Si hay algo que sirve también para darle algo de personalidad al disco son las diversas colaboraciones que se pueden ver a lo largo del álbum. La extraña “Tortuga” (se han llevado muchos palos por ella) o la cargante “Zombies ate my pirate ship”, debido a su repetitivo estribillo (defecto que se puede aplicar a más de una canción y no de este álbum necesariamente), son la prueba. La primera por ser la canción más arriesgada en la historia de la banda, ya que es una especie de rap en la que colabora Captain Yarrface de RUMAHOY, que bien podría haber nacido de una noche loca de sexo con LIMP BIZKIT. La segunda, por la incorporación de voces femeninas de Patty Gurdy, que viene como anillo al dedo debido a la temática pirata y da cierto aire fresco a la banda.

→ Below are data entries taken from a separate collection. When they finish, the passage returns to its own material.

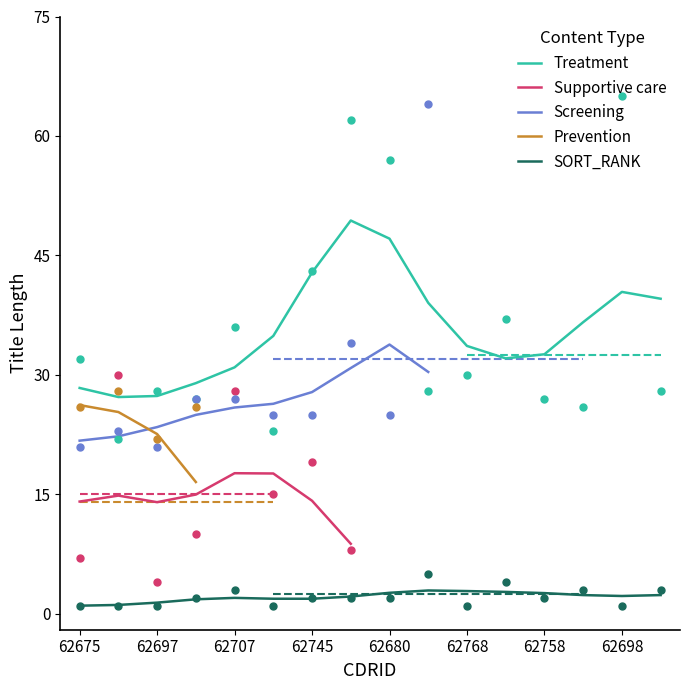

What are all the series names shown in the legend?

Treatment, Supportive care, Screening, Prevention, SORT_RANK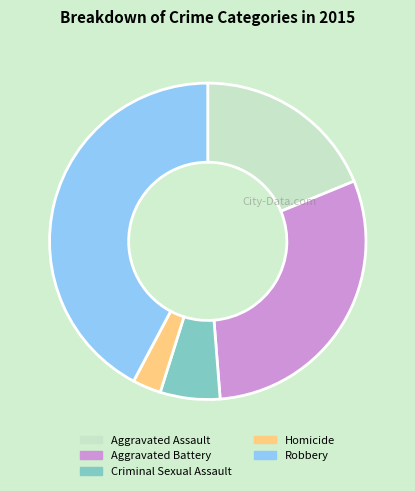

Rank the categories by value from highest to lowest.

Robbery, Aggravated Battery, Aggravated Assault, Criminal Sexual Assault, Homicide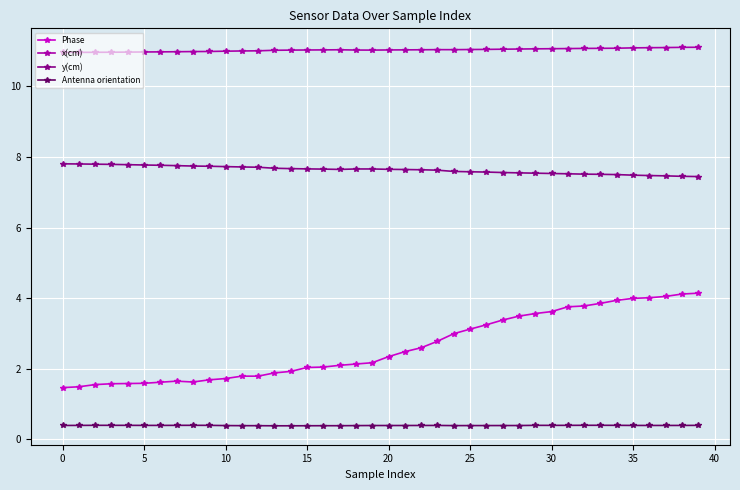

What is the greatest value displayed?

11.1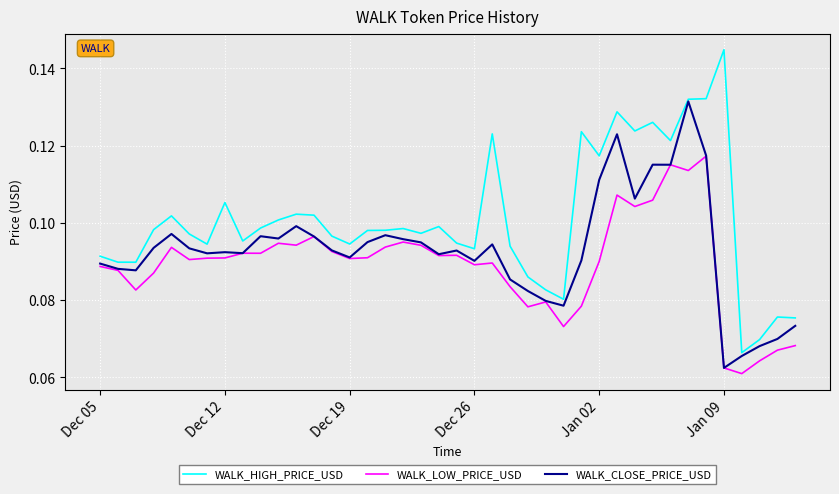

List the series in order of their peak value, highest first.

WALK_HIGH_PRICE_USD, WALK_CLOSE_PRICE_USD, WALK_LOW_PRICE_USD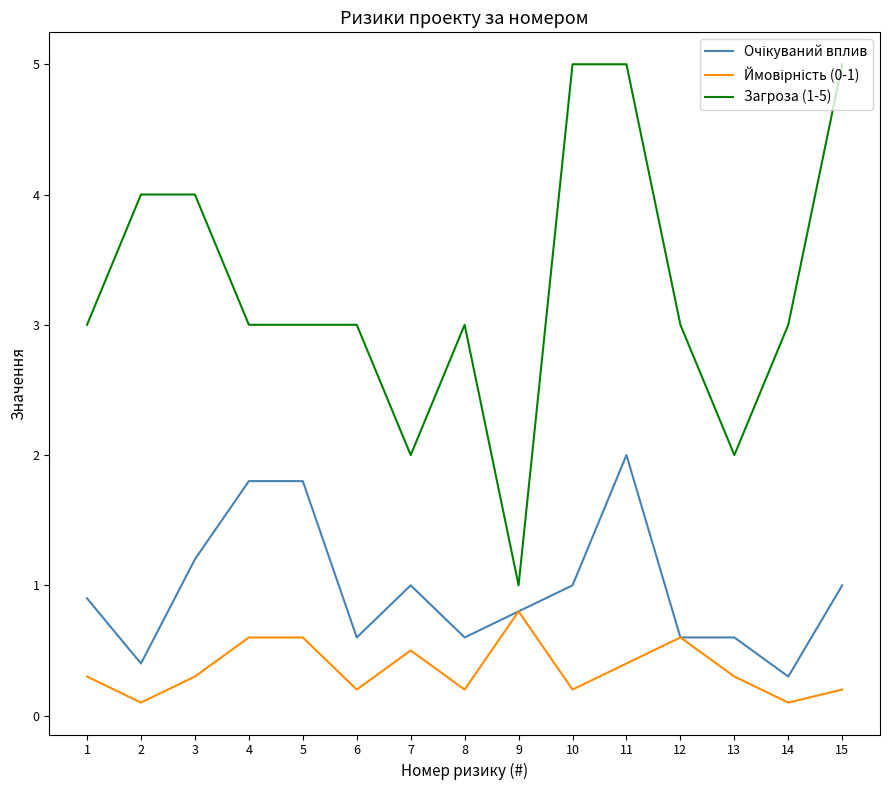

The value of Загроза (1-5) at 9 is 1.0. True or false?

True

Hay ideas y formas que siguen teniendo suficiente fuerza para la mejora, esa es la impresión general. Creo firmemente que ALESTORM se están acomodando en un papel de bufones con aire de grandeza cuando podrían aspirar a más como músicos y como banda. Es una pena, ya que canciones como “Chomp Chomp” (una de las mas agresivas compuestas por la banda y con unos riffs muy competentes) o “Wooden leg Part 2 (The woodening)”, que define de forma magistral el sonido de la banda a lo largo de su carrera, me hacen ver su autentico potencial y lo poco que se arriesgan soltándolo a cuentagotas. No digo que tengan que reinventarse o cambiar de sonido, pero sí tantear la posibilidad de exponer su estilo desde otras perspectivas para revitalizarlo. La fórmula les puede seguir funcionando seis discos más o toda la vida, pero se exponen a un evidente desgaste si continúan así.

Dicho esto, no creo que sea mal disco en el sentido estricto de la palabra. Si has disfrutado de todo lo que te han ofrecido los piratas hasta ahora, este no creo que sea la excepción y te hará pasar un buen rato. Al final eso es lo que importa con esta banda, y más ahora en estos tiempos pandémicos.